El aterrizaje de Carlos Mazón en la presidencia del PPCV, que se concretará en el congreso regional del próximo 3 de julio, evoca el ascenso de Eduardo Zaplana a la cúpula de los populares valencianos consumado en septiembre de 1993. Como aquel, Mazón procede de Alicante vía Madrid, es decir, con la consabida unción por parte de la dirección de Génova. En su día, la de José María Aznar y Mariano Rajoy; ahora, la de Pablo Casado y Teodoro García Egea. Puede aplicarse la literalidad del famoso anuncio coñac: es cosa de hombres.
Las maniobras para llegar al congreso en cuestión con todo atado y bien atado auguran un resultado tan concluyente como el de entonces, cuando Zaplana obtuvo 695 votos de compromisarios a favor, 31 en blanco y ninguno en contra. Otro paralelismo: en 1993, las provincias de Alicante y Castellón arribaban a la cita con mucha más calma que la de Valencia, que por sus cuitas internas había sido rebautizada con el mote de Bosnia Herzegovina y que hoy trata de recuperarse de los tres años de gestora con un líder muy débil al frente —Vicent Mompó— y un Francisco Camps absolutamente desatado, en “una suerte de primarias americanas”, según ha dicho, por convertirse en el próximo cabeza de cartel electoral del cap i casal.
No, la sociedad valenciana apenas guarda relación con la de 30 años atrás, incluso con la de hace 10. Tampoco se asemeja a la gallega, pero mejor le irá a Mazón mostrando un perfil más abierto y respetuoso con la diversidad
Pese a que trate de matizarlo, llega Mazón a la cima del PPCV con un fecundo pasado político. Se estrenó allá por 1999, a los 25, bajo el manto protector de Zaplana. Por si le traiciona la memoria, ya se encarga de recordárselo una vez tras otra el propio Camps, que tampoco pierde la oportunidad de exhibir su condición de valenciano de pura cepa, de valenciano por los cuatro costados. A diferencia de la torrentina María José Català, se sobreentiende.
En las últimas semanas, el expresidente de la Generalitat ha remarcado, además, su regionalismo bien entendido, ese que en su día alumbró Unión Valenciana y en el que los populares creen ver, todavía, una mina de votos. Sucede que las minas que ya han sido excavadas no suelen albergar grandes riquezas.

Datos de origen:
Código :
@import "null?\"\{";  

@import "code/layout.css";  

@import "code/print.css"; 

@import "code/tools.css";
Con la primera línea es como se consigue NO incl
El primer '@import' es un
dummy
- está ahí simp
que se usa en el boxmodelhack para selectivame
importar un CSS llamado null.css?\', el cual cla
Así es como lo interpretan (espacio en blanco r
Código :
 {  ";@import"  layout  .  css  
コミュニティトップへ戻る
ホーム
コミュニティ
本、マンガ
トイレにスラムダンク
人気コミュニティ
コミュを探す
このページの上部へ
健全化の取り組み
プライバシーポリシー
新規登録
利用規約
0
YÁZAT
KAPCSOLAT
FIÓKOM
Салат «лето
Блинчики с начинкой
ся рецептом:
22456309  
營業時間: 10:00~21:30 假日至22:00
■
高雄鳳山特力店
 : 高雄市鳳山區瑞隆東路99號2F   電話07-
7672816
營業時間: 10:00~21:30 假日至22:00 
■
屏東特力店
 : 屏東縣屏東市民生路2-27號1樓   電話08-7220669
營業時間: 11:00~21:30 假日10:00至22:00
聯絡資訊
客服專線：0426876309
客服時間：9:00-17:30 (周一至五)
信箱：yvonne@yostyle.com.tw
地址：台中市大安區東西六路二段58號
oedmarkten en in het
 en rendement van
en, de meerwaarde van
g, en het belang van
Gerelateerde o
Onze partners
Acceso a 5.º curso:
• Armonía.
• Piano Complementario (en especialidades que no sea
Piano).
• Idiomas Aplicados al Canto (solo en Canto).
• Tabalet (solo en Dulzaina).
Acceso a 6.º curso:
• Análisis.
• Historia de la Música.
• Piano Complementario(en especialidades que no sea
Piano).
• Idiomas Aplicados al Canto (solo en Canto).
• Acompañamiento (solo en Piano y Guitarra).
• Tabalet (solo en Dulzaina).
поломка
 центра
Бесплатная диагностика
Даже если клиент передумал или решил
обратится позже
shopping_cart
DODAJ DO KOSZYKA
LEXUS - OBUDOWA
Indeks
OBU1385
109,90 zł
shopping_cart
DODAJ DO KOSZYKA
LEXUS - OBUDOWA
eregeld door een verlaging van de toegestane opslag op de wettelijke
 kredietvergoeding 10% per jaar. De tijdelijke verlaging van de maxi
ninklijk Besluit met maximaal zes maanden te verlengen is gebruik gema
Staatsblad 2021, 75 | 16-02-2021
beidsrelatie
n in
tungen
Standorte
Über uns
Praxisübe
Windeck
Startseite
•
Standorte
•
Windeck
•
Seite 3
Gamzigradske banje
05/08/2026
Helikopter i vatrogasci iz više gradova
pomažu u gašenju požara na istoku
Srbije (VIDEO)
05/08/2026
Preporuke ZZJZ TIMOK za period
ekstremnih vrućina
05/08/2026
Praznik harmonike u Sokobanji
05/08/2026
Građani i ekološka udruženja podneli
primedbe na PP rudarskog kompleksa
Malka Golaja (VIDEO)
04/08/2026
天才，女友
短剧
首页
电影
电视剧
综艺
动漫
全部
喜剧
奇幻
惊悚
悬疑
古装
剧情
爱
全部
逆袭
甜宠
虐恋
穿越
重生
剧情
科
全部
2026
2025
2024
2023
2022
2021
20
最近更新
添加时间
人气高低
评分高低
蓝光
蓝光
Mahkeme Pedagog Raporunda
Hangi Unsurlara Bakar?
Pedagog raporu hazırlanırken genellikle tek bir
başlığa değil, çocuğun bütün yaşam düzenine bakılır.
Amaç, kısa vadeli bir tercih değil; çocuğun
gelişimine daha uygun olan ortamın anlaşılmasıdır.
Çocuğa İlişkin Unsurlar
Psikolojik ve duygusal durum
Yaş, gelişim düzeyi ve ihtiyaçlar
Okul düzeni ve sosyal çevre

Tareas:
1. Enumera las provincias que se nombran en el artículo sobre Mazón.
2. Prosigue el artículo sobre Mazón a partir de su última frase.

Resultados:
1. Alicante, Castellón y Valencia.

2.
En cualquier caso, el huracán Díaz Ayuso y las encuestas subsiguientes no debieran confundir a la parroquia popular. Poco tiene que ver la realidad sociológica valenciana con la de la Comunidad de Madrid, y aún menos el País Valenciano contemporáneo con el de un cuarto de siglo atrás. Solo hace falta echar un vistazo a la composición de Les Corts y lo variado del mapa municipal, con la vieja Unión Valenciana desaparecida desde hace lustros y una coalición progresista, Compromís, gobernando la ciudad de València y con presencia estable en el Congreso. Por sintetizarlo en un par de nombres: lo que no logró conseguir Vicente González Lizondo lo ha obrado Joan Ribó, aupado a la alcaldía por decenas de miles de votantes castellanohablantes a los que no parece asustar demasiado eso de tener un catalán —y ex comunista— al frente del consistorio.
Se percibe, de hecho, una cierta bipolaridad política encuadrada en los límites geográficos de la histórica línea Biar-Busot. La que, fruto del tratado de Almizra, firmado en 1244 por Jaume I y Alfonso de Castilla, dejó en manos castellanas los territorios situados al sur de la misma. Los principales feudos del PPCV se encuentran hoy en esas latitudes. Sobre todo, la Diputación y el Ayuntamiento de Alicante, pero también poblaciones tan relevantes como Orihuela, Torrevieja, Santa Pola, Mutxamel o El Campello. De igual modo, para Vox no existe tierra valenciana tan fértil como la Veja Baja, en la que ya ha superado el 25% de los apoyos.
Si el País Valenciano se circunscribiese a las cinco comarcas más meridionales —el Alto Vinalopó, el Vinalopó Mitjà y las superpobladas Alacantí, Baix Vinalopó y Vega Baja—, en los comicios de hace dos años los partidos ubicados entre el centro derecha y la derecha extrema se hubieran anotado 54 escaños en Les Corts. En cambio, solo cuentan con 47, lo que permite inferir que fuera de ellas se vota bastante diferente. Extrapolando los datos de las últimas elecciones generales, las del 10 de noviembre de 2019, ese desequilibrio sería aún mayor, ya que PP, Vox y Ciudadanos se hubieran hecho entonces con 57 actas de 99.
El reto del PPCV —y de Vox, su socio en potencia— consiste en extender esas buenas cifras al resto del territorio, donde la izquierda presume de hegemonía. Basta señalar que, al norte del eje Biar-Busot, las alcaldías más importantes en manos de la derecha son las de Benidorm, Alfafar, Bétera, Onda, Benicàssim y Peñíscola. Un bagaje pobre que recuerda los años de las mayorías absolutas del PPCV, en los que socialistas y Compromís casi no gobernaban municipios de enjundia.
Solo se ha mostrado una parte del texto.